Additionally, Black boys experience the highest rates of out-of-school suspensions and are three times more likely to be suspended or expelled from school than white boys, according to the report. Black boys are also more likely to be navigating poverty and homelessness, which can often lead them to miss school, further raising absenteeism rates, the report found.

Despite the disparities, Jackson says there are bright spots that could help identify solutions and understand what works. But it’s important to “go beyond just analyzing the supports that exist within a school,” Jackson added.

Of the 15 school districts mentioned in the study, only one school district had a graduation rate higher than the national average: Mobile, Alabama, at 88%.

Black and Latino boys had similar graduation rates, with slightly higher rates for Latino boys in close to half of the 15 school districts examined, the report found. But in places where graduation rates for Black boys were high, all boys, including white boys, performed better.

“The data indicates that when we center Black males and provide the support to students of color, it benefits all students,” Jackson said. “So, this isn’t about taking from one group and providing to another.

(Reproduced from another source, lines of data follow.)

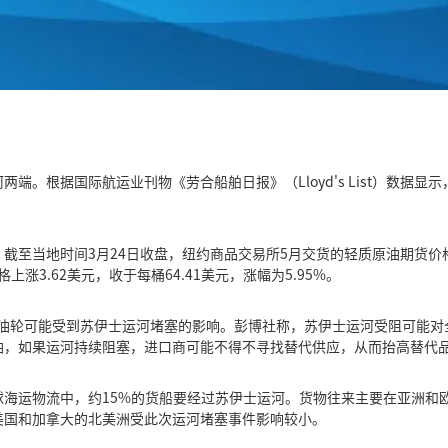
。根据国际航运业刊物《劳合船舶日报》（Lloyd's List）数据显示
。
截至当地时间3月24日收盘，纽约商品交易所5月交货的轻质原油期货价格上
上涨3.62美元，收于每桶64.41美元，涨幅为5.95%。
油的油轮可能受到苏伊士运河堵塞的影响。彭博社称，苏伊士运河受阻可能
油，如果运河持续阻塞，进口商可能不得不寻找替代供应，从而抬高替代
球海运物流中，约15%的货船要经过苏伊士运河。货物往来主要在亚洲和
美国和加拿大的北美洲受此次运河堵塞事件影响较小。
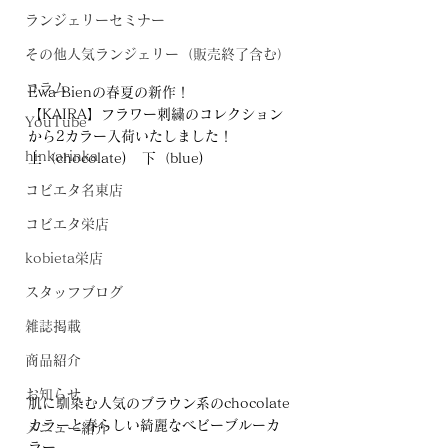
ランジェリーセミナー
その他人気ランジェリー（販売終了含む）
コラム
Ewa Bienの春夏の新作！
【KAIRA】フラワー刺繍のコレクション
YouTube
から2カラー入荷いたしました！
hinkarinka
上（chocolate)   下（blue)
コビエタ名東店
コビエタ栄店
kobieta栄店
スタッフブログ
雑誌掲載
商品紹介
お知らせ
肌に馴染む人気のブラウン系のchocolate
カラーと春らしい綺麗なベビーブルーカ
メニュー紹介
ラー。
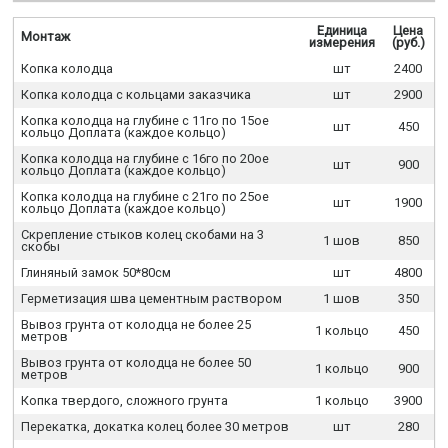
Единица
Цена
Монтаж
измерения
(руб.)
Копка колодца
шт
2400
Копка колодца с кольцами заказчика
шт
2900
Копка колодца на глубине с 11го по 15ое
шт
450
кольцо Доплата (каждое кольцо)
Копка колодца на глубине с 16го по 20ое
шт
900
кольцо Доплата (каждое кольцо)
Копка колодца на глубине с 21го по 25ое
шт
1900
кольцо Доплата (каждое кольцо)
Скрепление стыков колец скобами на 3
1 шов
850
скобы
Глиняный замок 50*80см
шт
4800
Герметизация шва цементным раствором
1 шов
350
Вывоз грунта от колодца не более 25
1 кольцо
450
метров
Вывоз грунта от колодца не более 50
1 кольцо
900
метров
Копка твердого, сложного грунта
1 кольцо
3900
Перекатка, докатка колец более 30 метров
шт
280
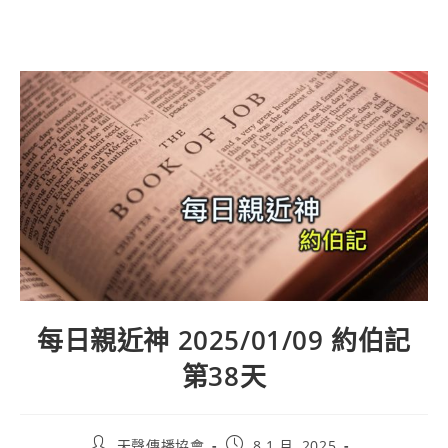
每日親近神 2025/01/09 約伯記
第38天
天聲傳播協會
8 1 月, 2025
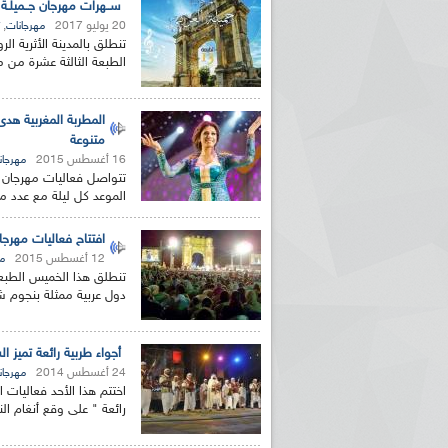
ســهرات مهرجان جــميلـة
20 يوليو 2017
,
مهرجانات
تنطلق بالمدينة الأثرية 
الطبعة الثالثة عشرة من م
المطربة المغربية هد
متنوعة
16 أغسطس 2015
مهرجان
الموعد كل ليلة مع عدد م
افتتاح فعاليات مهر
12 أغسطس 2015
مه
تنطلق هذا الخميس الطبعة
دول عربية ممثلة بنجوم شب
أجواء طربية رائعة تميز ا
24 أغسطس 2014
مهرجان
اختتم هذا الأحد فعاليات
رائعة " على وقع أنغام النجم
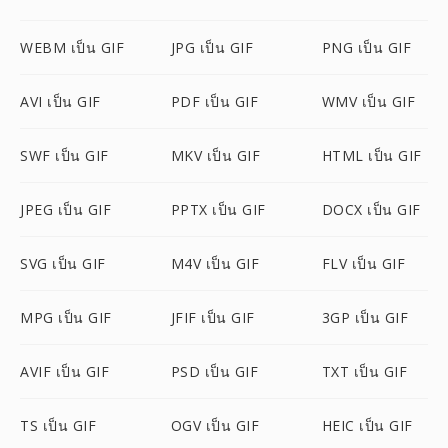
WEBM เป็น GIF
JPG เป็น GIF
PNG เป็น GIF
AVI เป็น GIF
PDF เป็น GIF
WMV เป็น GIF
SWF เป็น GIF
MKV เป็น GIF
HTML เป็น GIF
JPEG เป็น GIF
PPTX เป็น GIF
DOCX เป็น GIF
SVG เป็น GIF
M4V เป็น GIF
FLV เป็น GIF
MPG เป็น GIF
JFIF เป็น GIF
3GP เป็น GIF
AVIF เป็น GIF
PSD เป็น GIF
TXT เป็น GIF
TS เป็น GIF
OGV เป็น GIF
HEIC เป็น GIF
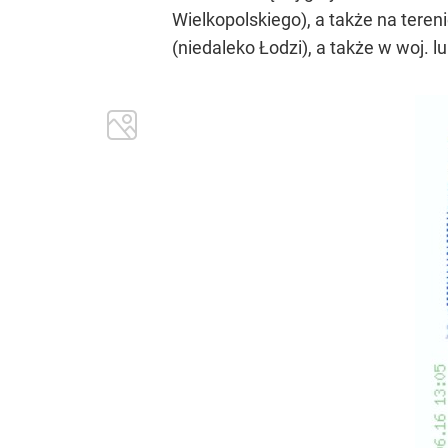
Wielkopolskiego), a także na tere
(niedaleko Łodzi), a także w woj. 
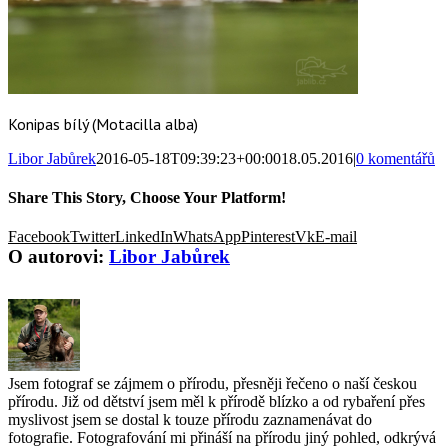
Konipas bílý (Motacilla alba)
Libor Jabůrek
2016-05-18T09:39:23+00:00
18.05.2016
|
0 komentářů
Share This Story, Choose Your Platform!
Facebook
Twitter
LinkedIn
WhatsApp
Pinterest
Vk
E-mail
O autorovi:
Libor Jabůrek
Jsem fotograf se zájmem o přírodu, přesněji řečeno o naší českou
přírodu. Již od dětství jsem měl k přírodě blízko a od rybaření přes
myslivost jsem se dostal k touze přírodu zaznamenávat do
fotografie. Fotografování mi přináší na přírodu jiný pohled, odkrývá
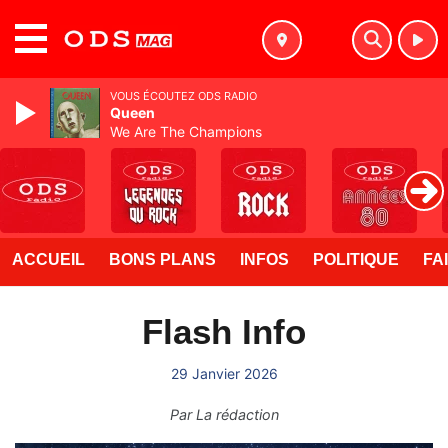
MENU
VOUS ÉCOUTEZ ODS RADIO
Queen
We Are The Champions
ACCUEIL
BONS PLANS
INFOS
POLITIQUE
FA
Flash Info
29 Janvier 2026
Par
La rédaction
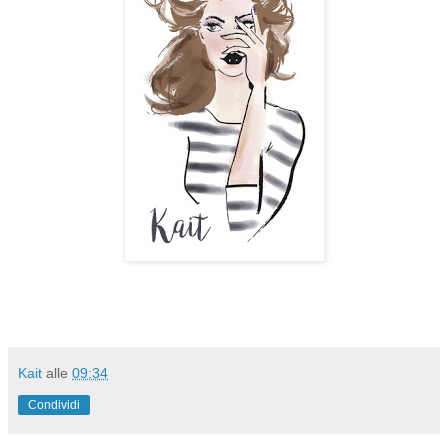
Kait
alle
09:34
Condividi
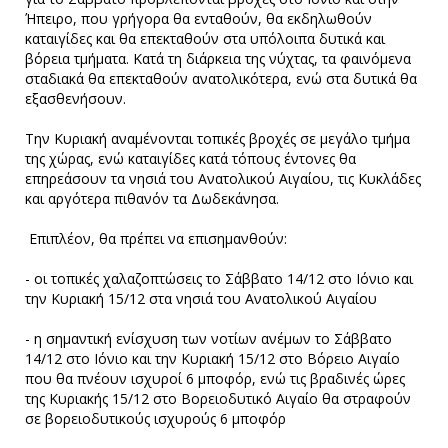
Ήπειρο, που γρήγορα θα ενταθούν, θα εκδηλωθούν
καταιγίδες και θα επεκταθούν στα υπόλοιπα δυτικά και
βόρεια τμήματα. Κατά τη διάρκεια της νύχτας, τα φαινόμενα
σταδιακά θα επεκταθούν ανατολικότερα, ενώ στα δυτικά θα
εξασθενήσουν.
Την Κυριακή αναμένονται τοπικές βροχές σε μεγάλο τμήμα
της χώρας, ενώ καταιγίδες κατά τόπους έντονες θα
επηρεάσουν τα νησιά του Ανατολικού Αιγαίου, τις Κυκλάδες
και αργότερα πιθανόν τα Δωδεκάνησα.
Επιπλέον, θα πρέπει να επισημανθούν:
- οι τοπικές χαλαζοπτώσεις το Σάββατο 14/12 στο Ιόνιο και
την Κυριακή 15/12 στα νησιά του Ανατολικού Αιγαίου
- η σημαντική ενίσχυση των νοτίων ανέμων το Σάββατο
14/12 στο Ιόνιο και την Κυριακή 15/12 στο Βόρειο Αιγαίο
που θα πνέουν ισχυροί 6 μποφόρ, ενώ τις βραδινές ώρες
της Κυριακής 15/12 στο Βορειοδυτικό Αιγαίο θα στραφούν
σε βορειοδυτικούς ισχυρούς 6 μποφόρ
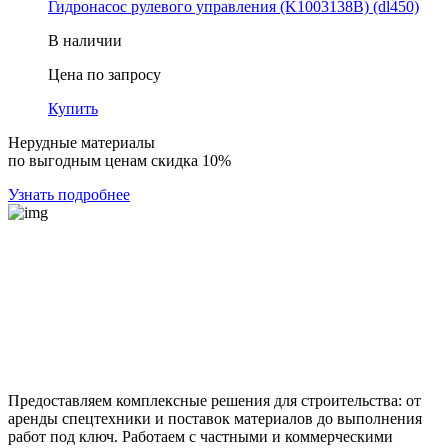
Гидронасос рулевого управления (K1003138B) (dl450)
В наличии
Цена по запросу
Купить
Нерудные материалы
по выгодным ценам скидка 10%
Узнать подробнее
Предоставляем комплексные решения для строительства: от
аренды спецтехники и поставок материалов до выполнения
работ под ключ. Работаем с частными и коммерческими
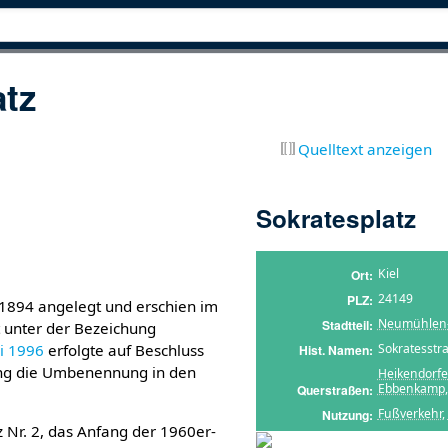
atz
Quelltext anzeigen
Sokratesplatz
Kiel
Ort
24149
PLZ
894 angelegt und erschien im
Neumühlen-
Stadtteil
 unter der Bezeichung
Sokratesstr
i
1996
erfolgte auf Beschluss
Hist. Namen
ng die Umbenennung in den
Heikendorf
Ebbenkamp
Querstraßen
Fußverkehr
,
Nutzung
 Nr. 2, das Anfang der 1960er-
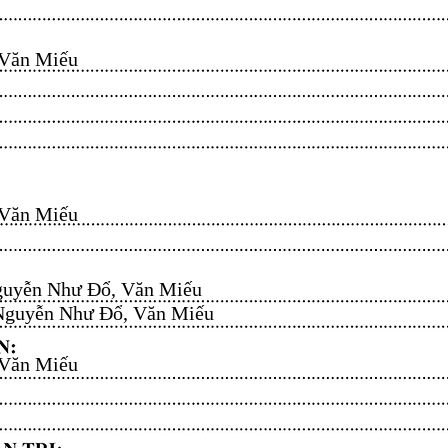
n Miếu​​​​
n Miếu​​​​
uyễn Như Đổ, Văn Miếu​​​​
guyễn Như Đổ, Văn Miếu​​​​
n Miếu​​​​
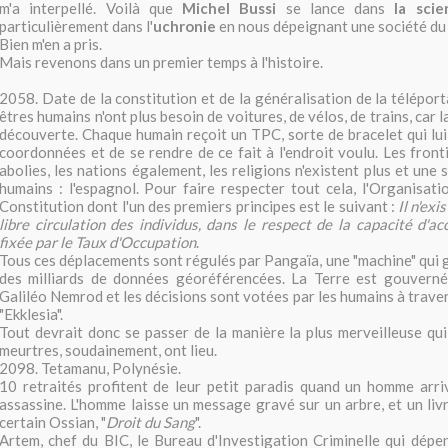
m'a interpellé. Voilà que
Michel Bussi
se lance dans
la scie
particulièrement dans l'
uchronie
en nous dépeignant une société du 
Bien m'en a pris.
Mais revenons dans un premier temps à l'histoire.
2058. Date de la constitution et de la généralisation de la télépor
êtres humains n'ont plus besoin de voitures, de vélos, de trains, car 
découverte. Chaque humain reçoit un TPC, sorte de bracelet qui lui
coordonnées et de se rendre de ce fait à l'endroit voulu. Les front
abolies, les nations également, les religions n'existent plus et une 
humains : l'espagnol. Pour faire respecter tout cela, l'Organisat
Constitution dont l'un des premiers principes est le suivant :
Il n'exi
libre circulation des individus, dans le respect de la capacité d'ac
fixée par le Taux d'Occupation
.
Tous ces déplacements sont régulés par Pangaïa, une "machine" qui
des milliards de données géoréférencées. La Terre est gouverné
Galiléo Nemrod et les décisions sont votées par les humains à trave
"Ekklesia".
Tout devrait donc se passer de la manière la plus merveilleuse qui 
meurtres, soudainement, ont lieu.
2098. Tetamanu, Polynésie.
10 retraités profitent de leur petit paradis quand un homme arriv
assassine. L'homme laisse un message gravé sur un arbre, et un livre
certain Ossian, "
Droit du Sang
".
Artem, chef du BIC, le Bureau d'Investigation Criminelle qui dépe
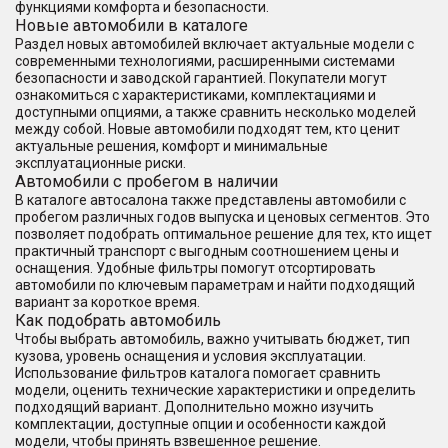
функциями комфорта и безопасности.
Новые автомобили в каталоге
Раздел новых автомобилей включает актуальные модели с
современными технологиями, расширенными системами
безопасности и заводской гарантией. Покупатели могут
ознакомиться с характеристиками, комплектациями и
доступными опциями, а также сравнить несколько моделей
между собой. Новые автомобили подходят тем, кто ценит
актуальные решения, комфорт и минимальные
эксплуатационные риски.
Автомобили с пробегом в наличии
В каталоге автосалона также представлены автомобили с
пробегом различных годов выпуска и ценовых сегментов. Это
позволяет подобрать оптимальное решение для тех, кто ищет
практичный транспорт с выгодным соотношением цены и
оснащения. Удобные фильтры помогут отсортировать
автомобили по ключевым параметрам и найти подходящий
вариант за короткое время.
Как подобрать автомобиль
Чтобы выбрать автомобиль, важно учитывать бюджет, тип
кузова, уровень оснащения и условия эксплуатации.
Использование фильтров каталога помогает сравнить
модели, оценить технические характеристики и определить
подходящий вариант. Дополнительно можно изучить
комплектации, доступные опции и особенности каждой
модели, чтобы принять взвешенное решение.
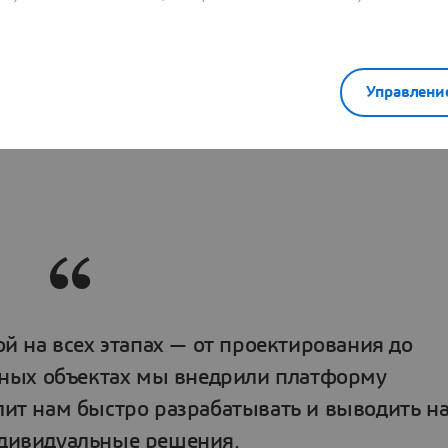
Управлени
й на всех этапах — от проектирования до
зных объектах мы внедрили платформу
лит нам быстро разрабатывать и выводить н
дивидуальные решения.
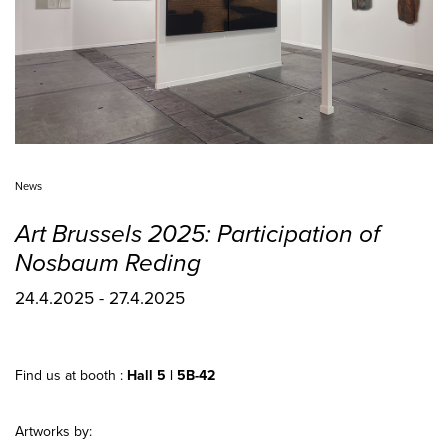
News
Art Brussels 2025: Participation of
Nosbaum Reding
24.4.2025 - 27.4.2025
Find us at booth :
Hall 5 | 5B-42
Artworks by:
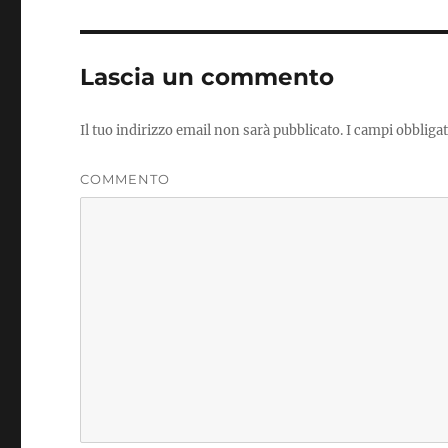
Lascia un commento
Il tuo indirizzo email non sarà pubblicato.
I campi obbliga
COMMENTO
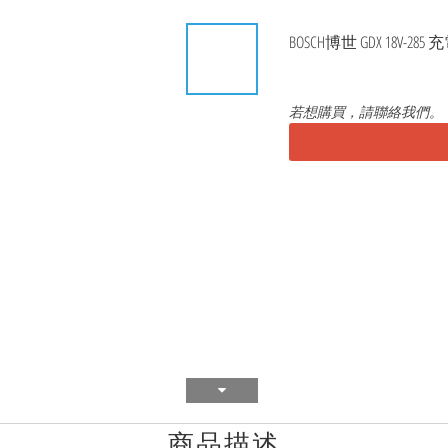
BOSCH博世 GDX 18V-
若想購買，請聯絡我們。
商品描述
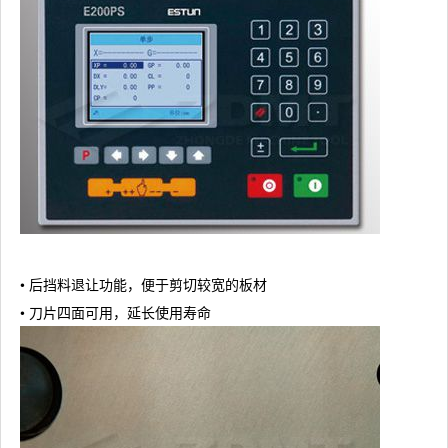
• 后挡料退让功能，便于剪切较宽的板材
• 刀片四面可用，延长使用寿命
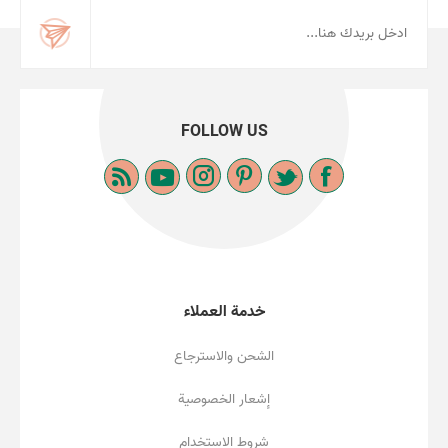
FOLLOW US
خدمة العملاء
الشحن والاسترجاع
إشعار الخصوصية
شروط الاستخدام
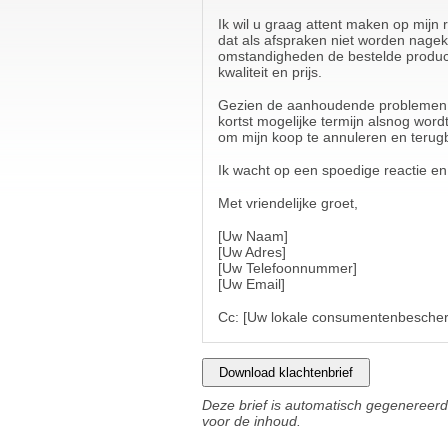
Ik wil u graag attent maken op mij
dat als afspraken niet worden nagek
omstandigheden de bestelde product
kwaliteit en prijs.
Gezien de aanhoudende problemen en 
kortst mogelijke termijn alsnog wor
om mijn koop te annuleren en terugb
Ik wacht op een spoedige reactie en
Met vriendelijke groet,
[Uw Naam]
[Uw Adres]
[Uw Telefoonnummer]
[Uw Email]
Cc: [Uw lokale consumentenbesche
Download klachtenbrief
Deze brief is automatisch gegenereerd 
voor de inhoud.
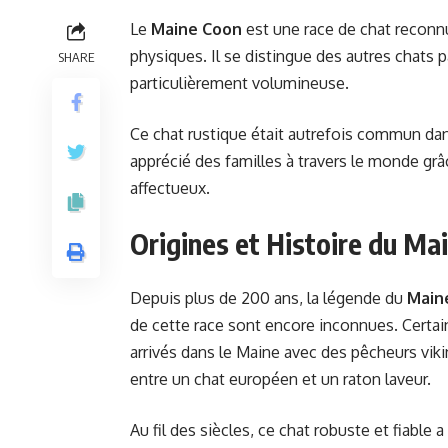
Le
Maine Coon
est une race de chat reconnu
physiques. Il se distingue des autres chats 
SHARE
particulièrement volumineuse.
Ce chat rustique était autrefois commun dans 
apprécié des familles à travers le monde grâ
affectueux.
Origines et Histoire du Ma
Depuis plus de 200 ans, la légende du
Main
de cette race sont encore inconnues. Certai
arrivés dans le Maine avec des pêcheurs vikin
entre un chat européen et un raton laveur.
Au fil des siècles, ce chat robuste et fiable 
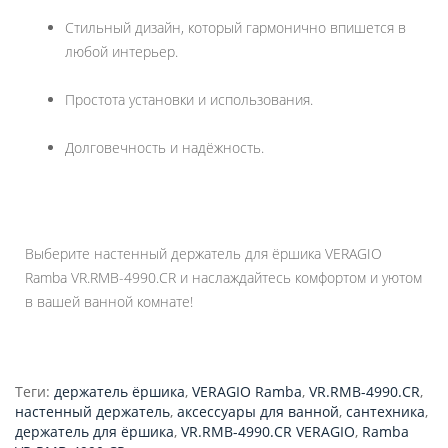
Стильный дизайн, который гармонично впишется в
любой интерьер.
Простота установки и использования.
Долговечность и надёжность.
Выберите настенный держатель для ёршика VERAGIO
Ramba VR.RMB-4990.CR и наслаждайтесь комфортом и уютом
в вашей ванной комнате!
Теги:
держатель ёршика
,
VERAGIO Ramba
,
VR.RMB-4990.CR
,
настенный держатель
,
аксессуары для ванной
,
сантехника
,
держатель для ёршика
,
VR.RMB-4990.CR VERAGIO
,
Ramba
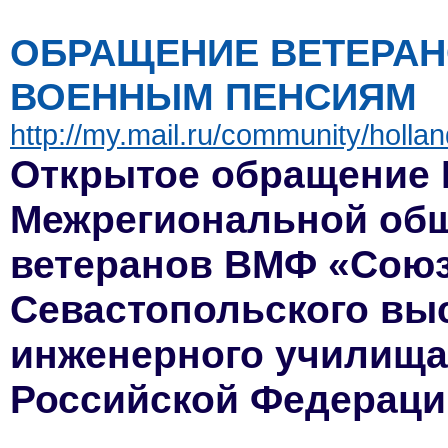
ОБРАЩЕНИЕ ВЕТЕРАНО
ВОЕННЫМ ПЕНСИЯМ
http://my.mail.ru/community/hol
Открытое обращение
Межрегиональной общ
ветеранов ВМФ «Союз
Севастопольского вы
инженерного училища
Российской Федераци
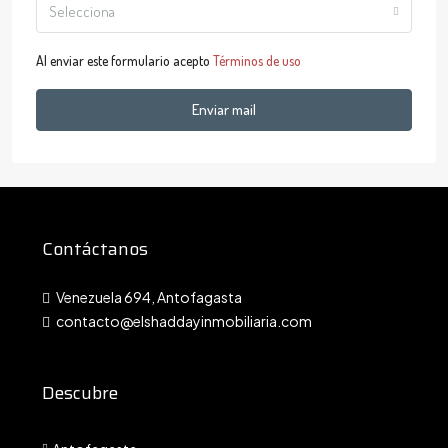
Selecciona
Al enviar este formulario acepto
Términos de uso
Enviar mail
Contáctanos
Venezuela 694, Antofagasta
contacto@elshaddayinmobiliaria.com
Descubre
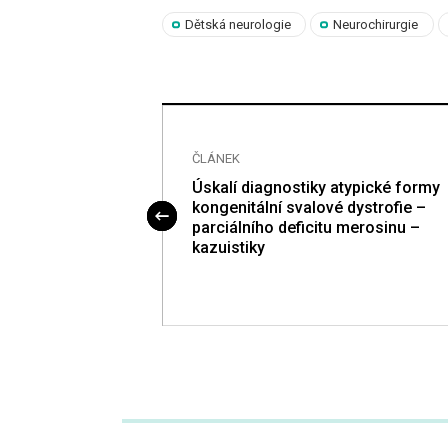
Dětská neurologie
Neurochirurgie
ČLÁNEK
a kontraindikace
Úskalí diagnostiky atypické formy
tromyografie
kongenitální svalové dystrofie –
parciálního deficitu merosinu –
kazuistiky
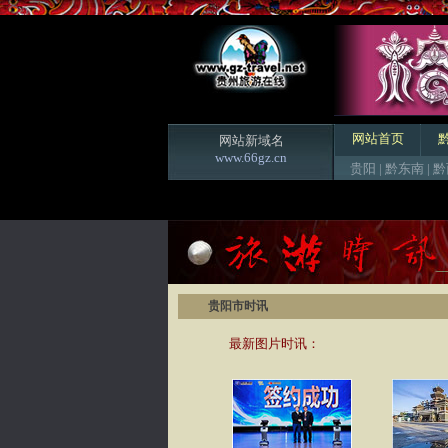
网站首页
网站新域名
www.66gz.cn
贵阳
|
黔东南
|
黔
贵阳市时讯
最新图片时讯：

It’s about making the whole better.”

Additionally, the report found that outcomes for Black teens were better in areas with lower levels of socioeconomic inequality.

Generally, graduation rates for Black boys were lower in areas with high levels of unemployment and poverty, the report noted. Graduation rates among Black teens also tend to be lower in places with more segregation, indicating resource disparities within schools in those areas, according to the report.

Chicago, Newark, and Philadelphia school districts are within cities with “extreme levels of residential segregation” and particularly low high school graduation rates for Black boys. But in order to make widespread improvements in graduation rates for all students, Jackson said, federal and state leaders need to think about long-term solutions in addressing racial inequities.

“Quite frankly,” he added, “the federal government should really look at a stimulus package that is focused on families in creating loving systems and providing those levels of supports.”